Kaylin shrugged. “For whatever reason, she’s been a client of Margot’s for many months.”
“Margot Hemming?”
“The same.”
“Margot Hemming is not, to my knowledge, and to the knowledge of Imperial Records, a mage. She has no training, and no notable talent or skill. She is, by human standards, striking. She is forty years of age—”
“She can’t be forty.”
“She is forty years of age,” he repeated, spacing the words out thinly and evenly. “And she has twice been charged with fraud in the last twenty-five. She is not violent, she has no great pretensions, and for the last decade, she has settled into the life of a woman of modest, respectable means.”
Kaylin glanced at the flat surface of a mirror that reflected nothing, and the Hawklord continued. “She has no known criminal ties, she is despised by the merchants’ guild, she donates money to the Foundling Halls.”

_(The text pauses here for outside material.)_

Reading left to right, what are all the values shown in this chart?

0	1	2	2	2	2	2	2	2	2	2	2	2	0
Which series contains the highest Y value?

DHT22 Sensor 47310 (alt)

Kaylin’s brows disappeared into her hairline. “She what?”
“She can afford it.”
“That’s not the point.”
“No. It is not. She has very few clients of any significant political standing. Garavan Larienne does not travel to her shop, nor does his wife. She supports no political causes that we are aware of, and believe that I have demanded every possible legal record that she might be associated with, however distantly. But she has, today, single-handedly caused the Hawks—and the Swords, and possibly indirectly, the Wolves—more difficulty than the Arcanum has in its entire history.”
Kaylin closed her eyes.
“What did Margot Hemming do, Private?”
“She told a fortune, more or less.”
“I am aware of the fortune’s contents.” He turned. “The other difficulties?”

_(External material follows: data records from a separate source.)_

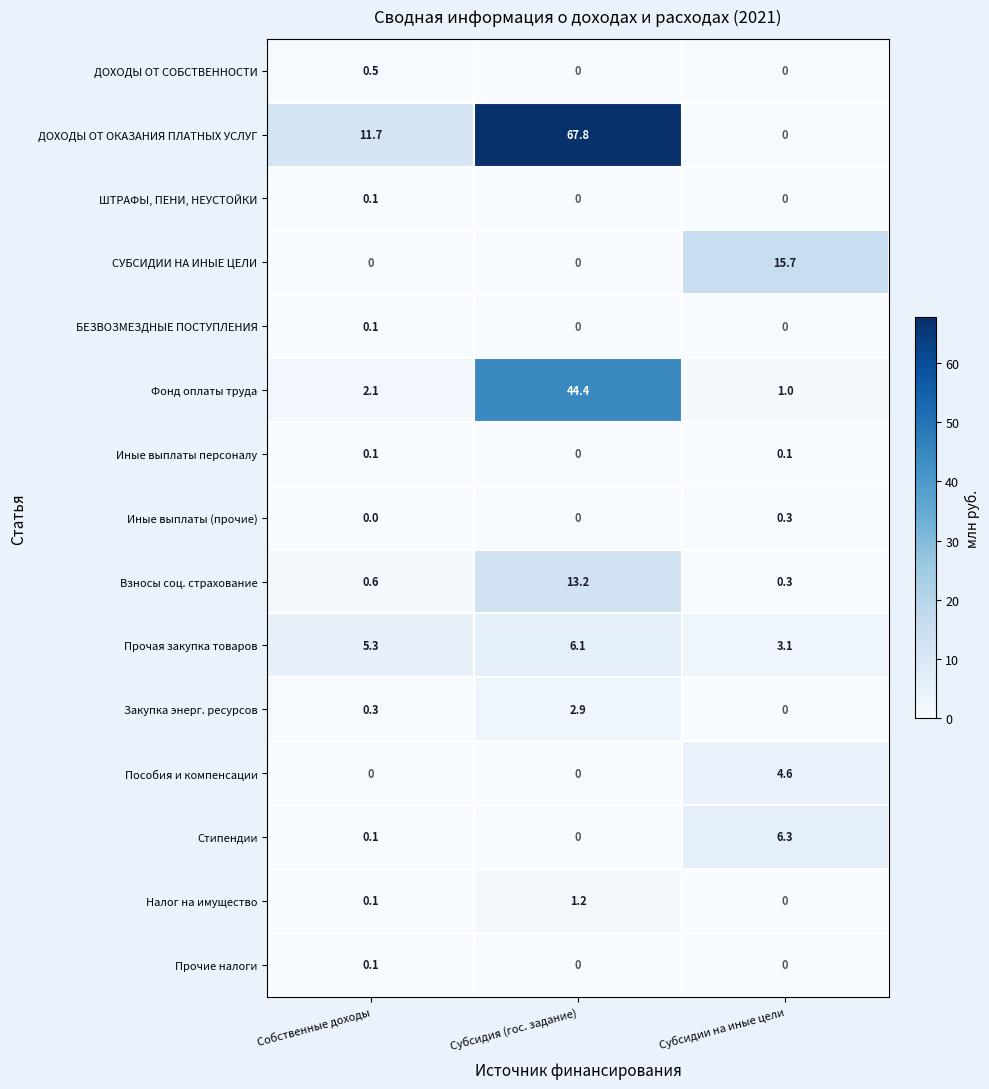

The value of СУБСИДИИ НА ИНЫЕ ЦЕЛИ at Субсидии на иные цели is 9.0. True or false?

False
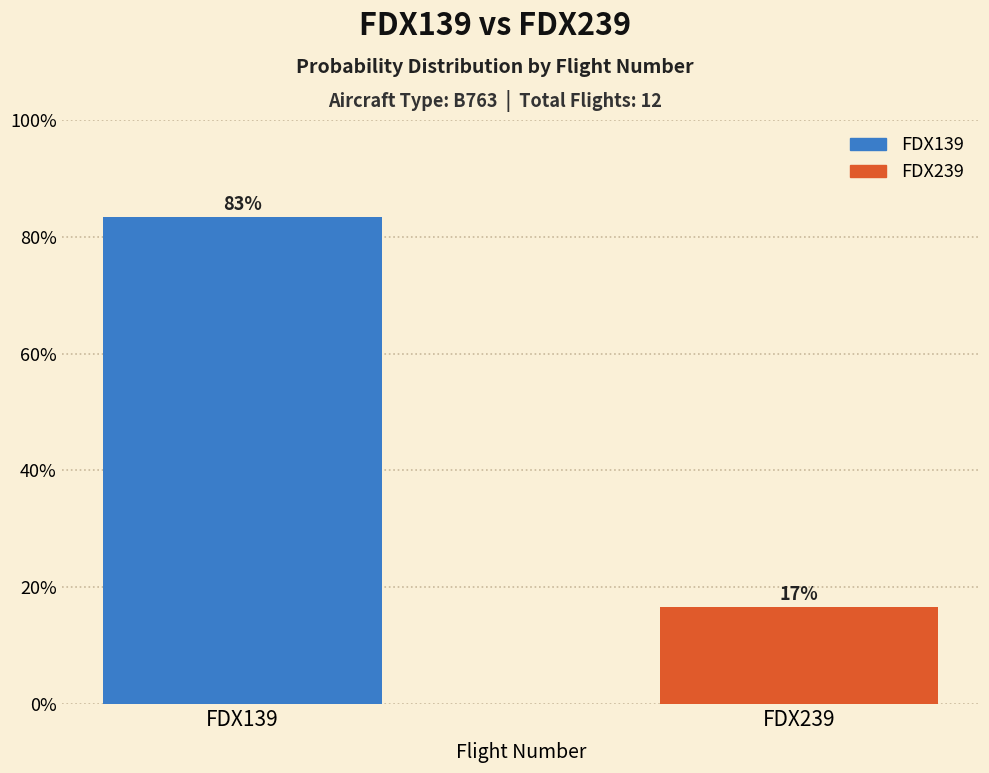

List the labels in order of value, smallest first.

FDX239, FDX139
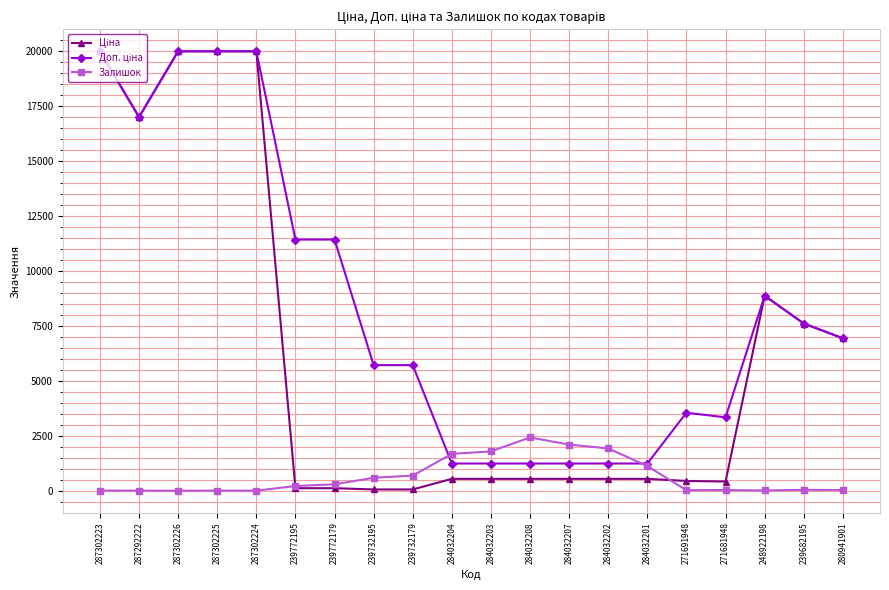

How many lines are shown in the chart?

3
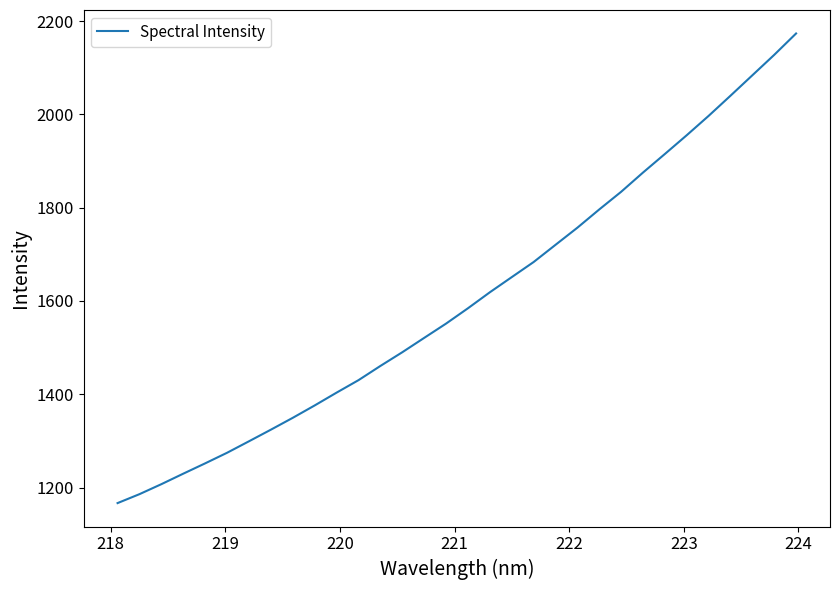

What is the difference between the maximum and minimum values?

1006.7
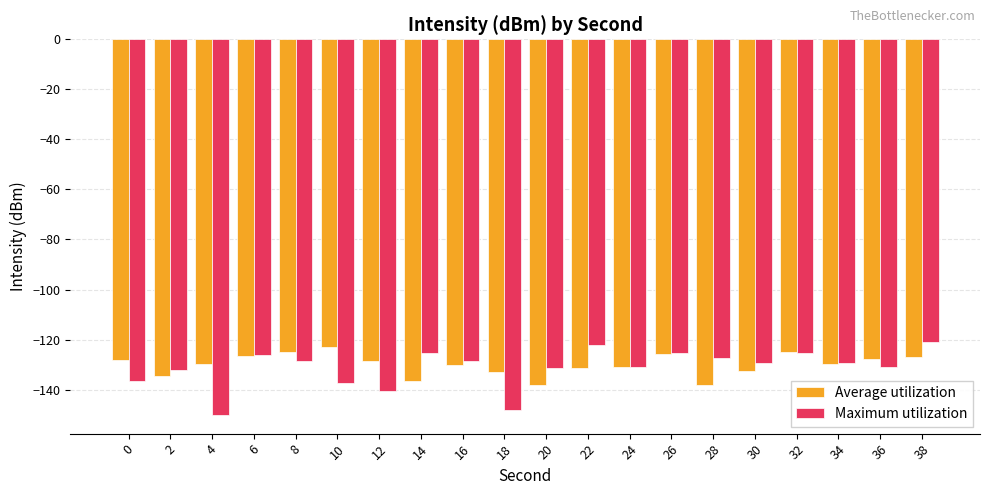

How many categories are shown in the chart?

20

“After the incident with Margot, we paid a visit to Evanton’s. Evanton said that…there was an incident in the store, involving his apprentice.”
“Did it also involve the future of arguably the most politically powerful human in Elantra?”
“No, sir.”
“Then I am not interested in the details at this present moment. Continue.”
“It was also of a magical nature. Evanton thinks—thought—that there is an unusually strong flux in the magical potential of a specific area, and it’s causing things to go completely out of whack.”
“His words?”
“Not exactly.”
“What, exactly, were his words?”
“He thought I should speak with Sanabalis—”
“Lord Sanabalis.”
“Lord Sanabalis. Now.”
“Far be it from me to ignore the urgent advice of so important a man,” the Hawklord replied.
“He thinks it could be disastrous if we don’t—”
“It has already been almost disastrous. At this particular moment in my career, I fail to see how it could be worse. Take Corporal Handred with you, avoid any discussion of Larienne, and avoid, as well, any men who obviously bear his colors. Go directly to Lord Sanabalis, make your report, and return directly here. If I am absent, wait.”
“Sir.”
The Imperial Palace, home of future etiquette lessons, loomed in the distance of carriage windows like the cages outside of Castle Nightshade. The flags were, as they almost always were, at full height, and the wind at that height was impressive today; it buffeted clouds.